I get why people like Rep. Alexandria Ocasio-Cortez.
It’s objectively impressive that she beat out a Democratic stalwart and became the youngest woman ever elected to the House. After five years of Obamacare further consolidating the health insurance cartel and corroding consumer power, nearly a decade of Republicans promising they’d repeal and replace Obamacare the moment they took power, and two years of Republican power resulting in nothing serious, I understand why well-intentioned young people would gravitate toward the radicalism of “Medicare for all.”…
For all the fracas, what benefit has Omar given the Democratic Party?

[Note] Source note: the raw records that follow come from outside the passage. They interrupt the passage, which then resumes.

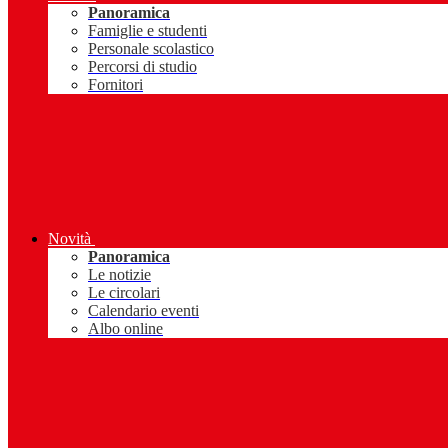
Panoramica
Famiglie e studenti
Personale scolastico
Percorsi di studio
Fornitori
Novità
Panoramica
Le notizie
Le circolari
Calendario eventi
Albo online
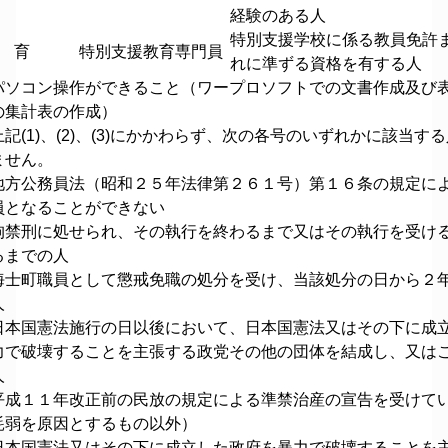
経験のある人
特別支援学校に係る教員免許
 育
特別支援教育専門員
れに準ずる資格を有する人
パソコン操作ができること（ワープロソフトでの文書作成及び
の集計表の作成）
記(1)、(2)、(3)にかかわらず、次の各号のいずれかに該当す
ません。
方公務員法（昭和２５年法律第２６１号）第１６条の規定に
員となることができない
刑に処せられ、その執行を終わるまで又はその執行を受け
るまでの人
町職員として懲戒免職の処分を受け、当該処分の日から２
人
国憲法施行の日以後において、日本国憲法又はその下に成
力で破壊することを主張する政党その他の団体を結成し、又は
人
成１１年改正前の民放の規定による準禁治産の宣告を受けて
耗弱を原因とするもの以外）
本国憲法又はその下に成立した政府を暴力で破壊することを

She’s currently riding on the coattails of Ocasio-Cortez while failing to provide any tangible policy benefit to the party. Omar has outright humiliated herself in public appearances, most notably during her questioning of Elliott Abrams in the House Foreign Affairs Committee. She not only failed to address him by the proper name and employ correct pronunciation and enunciation, but she also advanced an aggressive narrative that was inaccurate and perhaps even anti-American.
The benefit she gives them is the diversity narrative I described above plus someone whom leadership can point to when progressives grumble anew that all of the Democratic voices in Congress are pro-Israel. “Not so,” they can say now. “Not only is Ilhan Omar here, we handed her a seat on the Foreign Affairs Committee.” It would overstate her appeal to them to say that they like the fact that she’s anti-Israel; it’s more the case that her anti-Israel views are useful to them in giving the base a voice on foreign policy, albeit a marginalized one. They’re lucky to have Rashida Tlaib as a back-up on that point if/when Omar finally is booted from Foreign Affairs. Tlaib can have Omar’s seat on the committee to advance the “one-state solution” or whatever.